• **Source extract**
== Segment start ==
In 1980 a company known as M H Smith (Plant Hire) Ltd hired a boat from the defendants in order to transport a dumper on the River Llwchwer in South Wales. Unfortunately when the dumper was loaded into the boat it sank. The British Engine Insurance Co insured the dumper, and in due course they paid out the claim. They claimed that the boat had sunk as a result of the negligence of the defendants, their servants or agents, and in July 1985 they began an action against the present defendants in the name of their assured. Unfortunately the company, M H Smith (Plant Hire) Ltd, had been wound up and finally dissolved in March 1985 so that it did not exist at the date of the particulars of claim. This was not immediately known to anybody, apparently, at the time. There was an authority to the insurers to take proceedings in the name of the assured dated July 1984, and I have no doubt that the solicitors, in perfectly good faith, issued the proceedings as a result of that authority in the name of the assured. They did not inquire or know that the company no longer existed. So too as far as the defendants were concerned. They delivered a defence and counterclaim, and it was only in November 1985 that they discovered that the company had been wound up. Thereafter the plaintiffs applied to the court for leave to substitute the insurers as plaintiffs. The defendants applied to the court to have the action struck out and for the solicitors to be ordered to pay the costs, as is the rule, because (this is nothing to do with good faith or otherwise) they must be deemed to have launched proceedings without any instructions.

 

Those matters came first of all before the registrar, and the registrar made an order substituting the insurers as plaintiffs. An appeal was made to the judge, who came to the conclusion that the argument addressed to him by counsel for the plaintiffs (Mr Williams) was well founded, namely that this was only a matter of form and it did not really matter what name the claim was brought in. He ordered that both the summons to strike out and the summons to substitute the insurers as plaintiffs should be dismissed and that the action should go forward as originally constituted. Against that order the defendants appeal.
== Segment end ==
• **Source data**
== Segment start ==
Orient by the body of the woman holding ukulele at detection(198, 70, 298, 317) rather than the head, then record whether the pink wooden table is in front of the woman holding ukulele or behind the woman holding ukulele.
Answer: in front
== Segment end ==
== Segment start ==
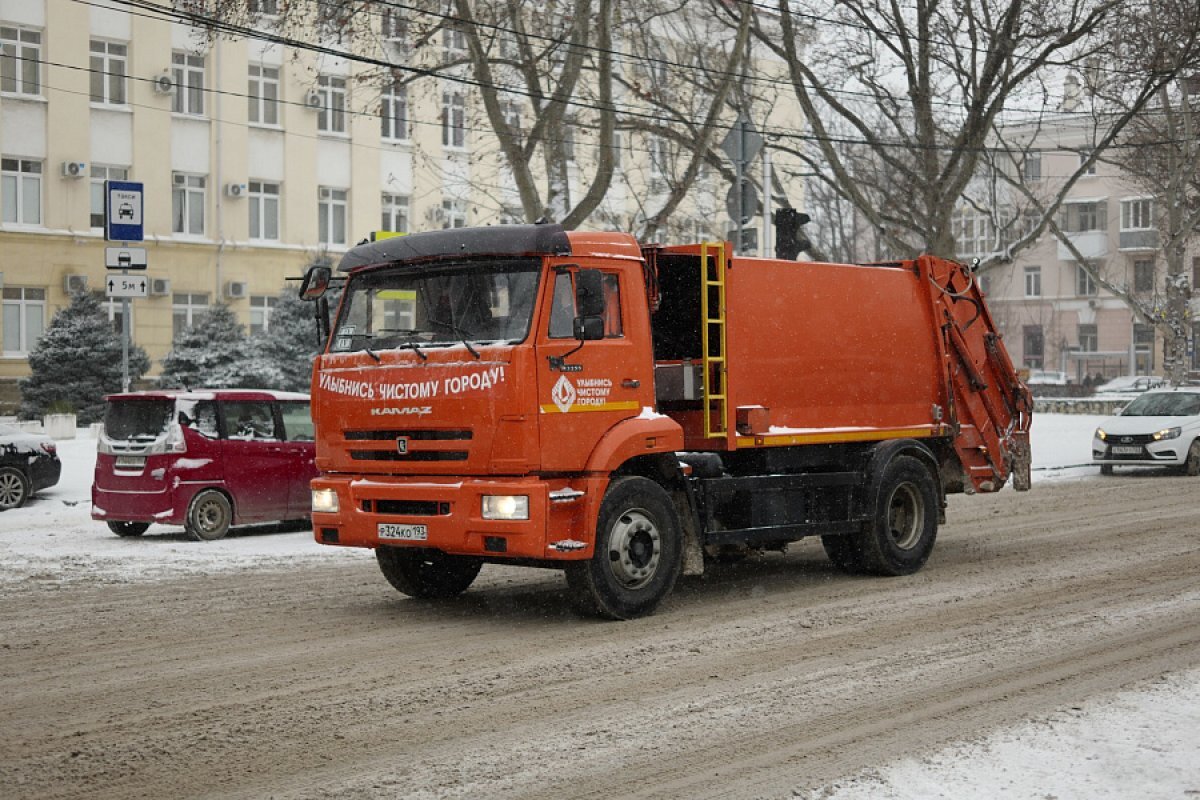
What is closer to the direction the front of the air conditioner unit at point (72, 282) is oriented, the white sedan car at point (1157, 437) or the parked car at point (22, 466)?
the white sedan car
== Segment end ==
== Segment start ==
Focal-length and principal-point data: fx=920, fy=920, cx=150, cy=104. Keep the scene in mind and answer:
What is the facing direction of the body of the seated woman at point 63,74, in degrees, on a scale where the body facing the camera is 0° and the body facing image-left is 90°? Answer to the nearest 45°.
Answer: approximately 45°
== Segment end ==
• **Goal of the exercise**
Continue the court judgment about the boat that sank with the dumper aboard, starting after its final sentence.

• **Response to the exercise**
In my judgment the judge fell into error in this case. It has long been the law, where insurers have paid a claim, that they stand in the shoes of the assured in order to recover anything which is relevant to that claim. The law has long been that subrogation entitles the insurers to bring an action in the name of the assured against the wrongdoer to recover anything that is recoverable. The reason for that is that the right of action is vested in the assured. The cases show that an action can be brought by the insurer in its own name where it has taken a legal assignment of the cause of action from the assured. That has not been done in the present case. Thus the insurers were entitled to instruct solicitors to bring this action in the name of their assured as long as the assured existed, but in March of 1985 the assured ceased to exist when the company was dissolved. There was no company in whose name any action could be started. In my judgment that has got nothing to do with the right of subrogation. It is a straightforward statement that a non-existent party cannot be party to an action.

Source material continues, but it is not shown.